La circulation maritime via la mer Rouge est devenue cruciale pour l'Arabie saoudite, car depuis le début de la guerre le royaume a considérablement augmenté ses exportations d'or noir via le port de Yanbu, sur la côte ouest du pays, pour contourner le blocage iranien du détroit d'Ormuz.
Le volume de pétrole exporté par ce port correspond désormais à 75 % du total des exportations de l'Arabie saoudite en temps normal, indique John Evans de PVM. Ces attaques fragilisent donc l'acheminement de ce pétrole vers l'Asie.
« Le trajet entre Yanbu et la Chine prend un peu plus de 20 jours » en passant au large du Yémen, alors que remonter par le canal de Suez et contourner l’Afrique implique un temps de voyage « de plus de 50 jours », explique l’analyste de PVM.

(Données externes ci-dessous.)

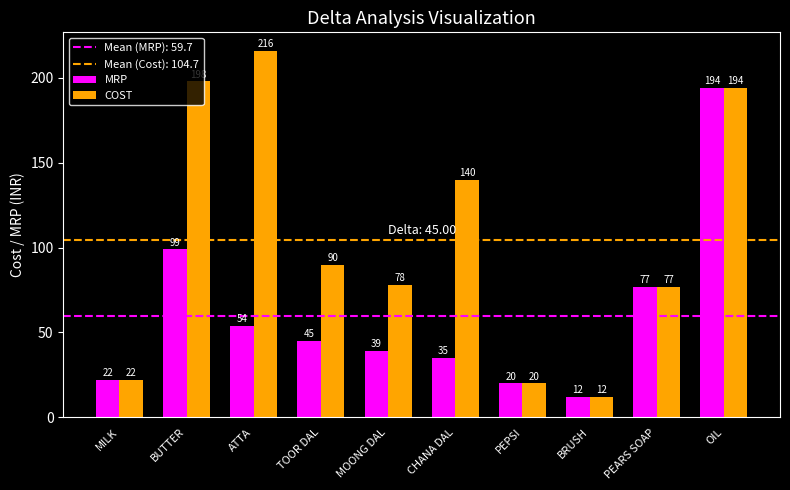

Which category has the lowest value in the MRP series?

BRUSH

Donald Trump a réagi en menaçant les rebelles houthis du Yémen et l'Iran d'une « punition militaire majeure » dans une publication sur son réseau Truth Social ce jeudi.
L’Allemagne s'est dite « très inquiète » après ces attaques, revendiquées par les rebelles houthis du Yémen, pro-iraniens, qui « laissent présager une escalade possible » du conflit au Moyen-Orient.
La présidente de la BCE, Christine Lagarde, a jugé « alarmante » l’extension du conflit au Moyen-Orient à la mer Rouge. « Nous voyons ça au prix du (baril de pétrole) Brent qui évolue d’heure en heure », a-t-elle dit devant la presse, ce jeudi après-midi.